Sarcoidosis is a systemic granulomatous disorder of unknown etiology that most commonly affects the lungs. It also can involve the lymph nodes, liver, spleen, bones, gastrointestinal tract, eyes, and skin. Cutaneous sarcoidosis has been documented in the literature since the late 1800s and occurs in up to one-third of sarcoid patients.¹ Cutaneous lesions developing within a preexisting scar is a well-known variant, occurring in 29% of patients with cutaneous sarcoidosis in one clinical study (N=818).² There have been many reports describing scar sarcoidosis, with its development at prior sites of surgery, trauma, acne, or venipuncture.³ Other case reports have described variants of scar sarcoidosis developing at sites of hyaluronic acid injection, laser surgery, ritual scarification, tattoos, and desensitization injections, as well as prior herpes zoster infections.^4-9  

Cutaneous sarcoidosis has a wide range of clinical presentations. Lesions can be described as specific or nonspecific. Specific lesions demonstrate the typical sarcoid granuloma on histology and more often are seen in chronic disease, while nonspecific lesions more often are seen in acute disease.^3,10 Scar sarcoidosis is an example of a specific lesion in which old scars become infiltrated with noncaseating granulomas. The granulomas typically are in the superficial dermis but may involve the full thickness of the dermis, extending into the subcutaneous tissue.¹¹ The cause of granulomas developing in scars is unknown. Prior contamination of the scar with foreign material, possibly at the time of the trauma, is a possible underlying cause.¹²  

Typical scar sarcoidosis presents as swollen, erythematous, indurated lesions with a purple-red hue that may become brown.^3,12 Tenderness or pruritus also may be present.¹³ Interestingly, our patient's scar sarcoidosis presented with a yellow hue at both mastectomy sites. 

Diagnosing scar sarcoidosis can be challenging.
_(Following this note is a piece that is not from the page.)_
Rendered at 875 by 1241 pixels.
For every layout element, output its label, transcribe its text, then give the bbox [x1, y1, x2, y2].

Patients are diagnosed with sarcoidosis when a compatible clinical or radiologic picture is present along with histologic evidence of a noncaseating granuloma and other potential causes are excluded.¹¹ The differential includes an infectious etiology, other types of granulomatous dermatitis, hypertrophic scar, keloid, or foreign body granuloma.  
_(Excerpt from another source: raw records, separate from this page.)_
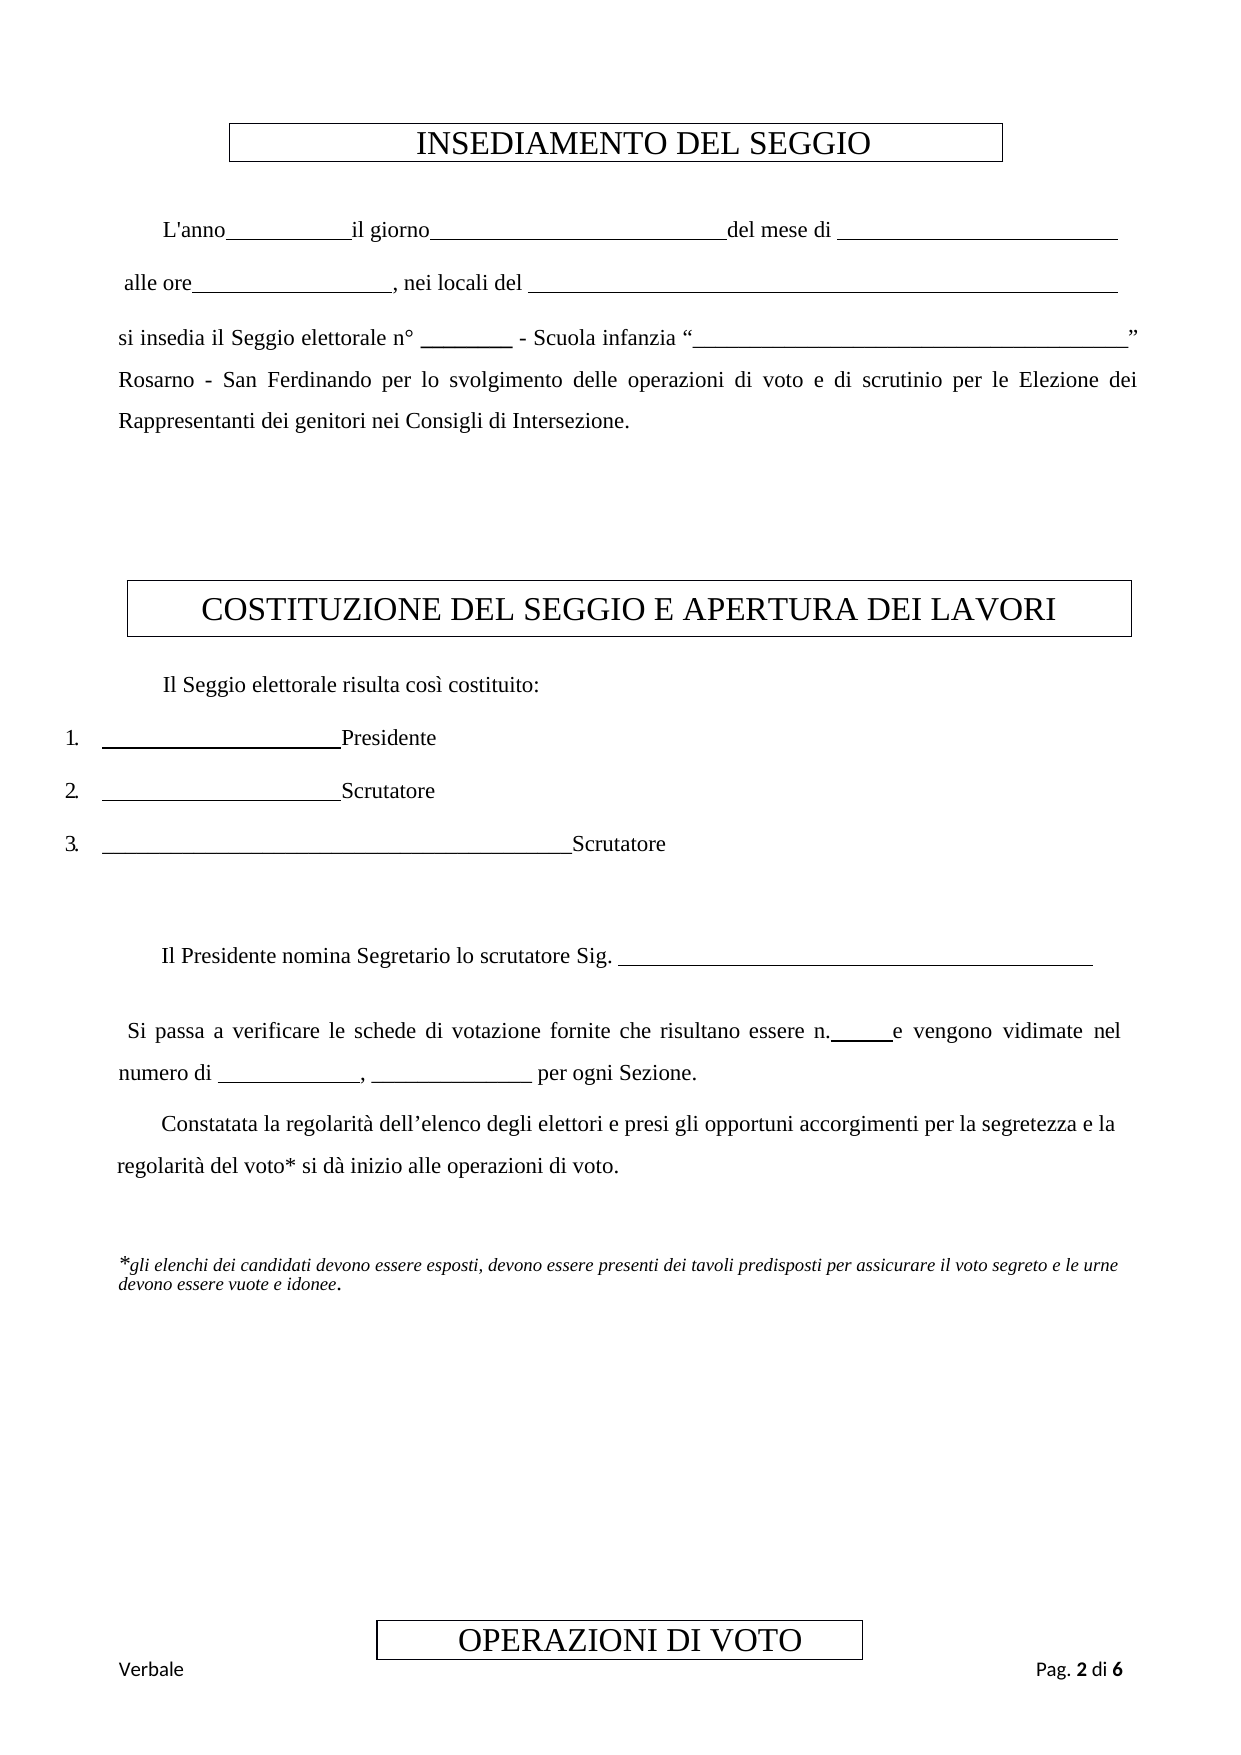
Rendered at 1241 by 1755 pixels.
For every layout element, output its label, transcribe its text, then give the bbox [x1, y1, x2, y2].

list Scrutatore [64, 777, 1138, 803]
text *gli elenchi dei candidati devono essere esposti, devono essere presenti dei tavoli predisposti per assicurare il voto segreto e le urne devono essere vuote e idonee. [118, 1257, 1121, 1294]
text Il Presidente nomina Segretario lo scrutatore Sig. [118, 942, 1138, 968]
text COSTITUZIONE DEL SEGGIO E APERTURA DEI LAVORI [153, 589, 1104, 628]
text L'anno il giorno del mese di [163, 216, 1138, 243]
list Presidente [64, 724, 1138, 751]
list _________________________________________Scrutatore [64, 830, 1138, 856]
text . [153, 631, 1104, 636]
text Constatata la regolarità dell’elenco degli elettori e presi gli opportuni accorgimenti per la segretezza e la regolarità del voto* si dà inizio alle operazioni di voto. [117, 1098, 1138, 1182]
text alle ore , nei locali del [124, 269, 1138, 295]
text si insedia il Seggio elettorale n° ________ - Scuola infanzia “______________________________________” Rosarno - San Ferdinando per lo svolgimento delle operazioni di voto e di scrutinio per le Elezione dei Rappresentanti dei genitori nei Consigli di Intersezione. [118, 312, 1138, 437]
text OPERAZIONI DI VOTO [398, 1621, 862, 1659]
text INSEDIAMENTO DEL SEGGIO [285, 124, 1002, 161]
text Si passa a verificare le schede di votazione fornite che risultano essere n. e vengono vidimate nel numero di , ______________ per ogni Sezione. [118, 1006, 1121, 1089]
text Il Seggio elettorale risulta così costituito: [163, 671, 1138, 697]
Scar sarcoidosis can be isolated in occurrence. It also can precede or occur concomitantly or during a relapse of systemic sarcoidosis.¹⁰ Most commonly, patients with scar sarcoidosis also have systemic manifestations of sarcoidosis, and changing scars may be an indicator of disease exacerbation or relapse.¹⁰ For patients who only demonstrate specific skin lesions of cutaneous sarcoidosis, approximately 30% develop systemic involvement later in life.³ For this reason, close monitoring and regular follow-up are necessary.  
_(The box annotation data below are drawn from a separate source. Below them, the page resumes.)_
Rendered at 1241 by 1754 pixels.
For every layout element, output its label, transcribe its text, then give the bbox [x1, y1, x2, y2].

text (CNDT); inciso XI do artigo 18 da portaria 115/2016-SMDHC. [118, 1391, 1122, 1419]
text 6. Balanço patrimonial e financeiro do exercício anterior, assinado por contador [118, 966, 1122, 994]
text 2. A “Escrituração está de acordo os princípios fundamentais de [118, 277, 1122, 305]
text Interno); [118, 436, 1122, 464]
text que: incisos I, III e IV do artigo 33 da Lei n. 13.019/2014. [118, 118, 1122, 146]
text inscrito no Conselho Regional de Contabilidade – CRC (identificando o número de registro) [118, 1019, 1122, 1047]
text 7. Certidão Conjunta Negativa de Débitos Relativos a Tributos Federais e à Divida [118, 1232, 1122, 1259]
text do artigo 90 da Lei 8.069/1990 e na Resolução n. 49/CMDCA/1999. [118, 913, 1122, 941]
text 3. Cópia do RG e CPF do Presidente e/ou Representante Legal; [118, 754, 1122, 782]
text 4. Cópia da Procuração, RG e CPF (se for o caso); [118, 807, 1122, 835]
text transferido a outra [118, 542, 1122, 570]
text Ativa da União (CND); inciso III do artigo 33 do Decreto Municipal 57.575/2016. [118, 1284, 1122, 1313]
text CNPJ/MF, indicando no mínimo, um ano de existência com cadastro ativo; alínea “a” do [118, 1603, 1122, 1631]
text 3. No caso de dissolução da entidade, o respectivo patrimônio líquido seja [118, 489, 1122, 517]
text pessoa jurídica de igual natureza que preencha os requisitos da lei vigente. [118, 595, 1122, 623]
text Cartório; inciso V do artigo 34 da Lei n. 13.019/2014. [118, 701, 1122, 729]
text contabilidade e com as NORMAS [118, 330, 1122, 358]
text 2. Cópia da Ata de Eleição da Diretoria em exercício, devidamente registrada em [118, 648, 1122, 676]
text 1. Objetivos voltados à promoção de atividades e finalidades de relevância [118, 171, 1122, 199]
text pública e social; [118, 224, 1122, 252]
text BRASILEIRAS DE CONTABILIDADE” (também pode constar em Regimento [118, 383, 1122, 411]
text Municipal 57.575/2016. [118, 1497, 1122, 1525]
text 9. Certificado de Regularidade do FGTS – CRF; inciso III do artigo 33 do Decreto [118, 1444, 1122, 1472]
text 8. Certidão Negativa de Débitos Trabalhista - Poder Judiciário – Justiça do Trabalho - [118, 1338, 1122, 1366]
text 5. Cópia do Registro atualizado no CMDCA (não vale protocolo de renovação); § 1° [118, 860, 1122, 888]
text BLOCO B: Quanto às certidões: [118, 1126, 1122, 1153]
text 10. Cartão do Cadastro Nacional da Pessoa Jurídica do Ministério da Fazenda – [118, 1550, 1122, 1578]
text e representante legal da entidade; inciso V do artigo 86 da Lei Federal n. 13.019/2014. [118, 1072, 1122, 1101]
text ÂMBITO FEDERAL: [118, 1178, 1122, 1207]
Treatment of scar sarcoidosis is dependent on the extent of the disease and presence of systemic sarcoidosis. Topical and systemic corticosteroids, hydroxychloroquine, chloroquine phosphate, and methotrexate all have been shown to be helpful in treating cutaneous sarcoidosis.³ For scar sarcoidosis that is limited to only the scar site, as seen in our case, monitoring and close follow-up is acceptable. Topical steroids can be prescribed for symptomatic relief. Scar sarcoidosis can resolve slowly and spontaneously over time.¹⁰ Our patient notably improved 1 year after the initial presentation without treatment.  

Scar sarcoidosis is a well-documented variant of cutaneous sarcoidosis that can have important implications for diagnosing systemic sarcoidosis. Although there are typical lesions that represent scar sarcoidosis, it is important to have a high degree of suspicion with any changing scar. Once diagnosed through biopsy, a thorough investigation for systemic signs of sarcoidosis needs to be performed to guide treatment.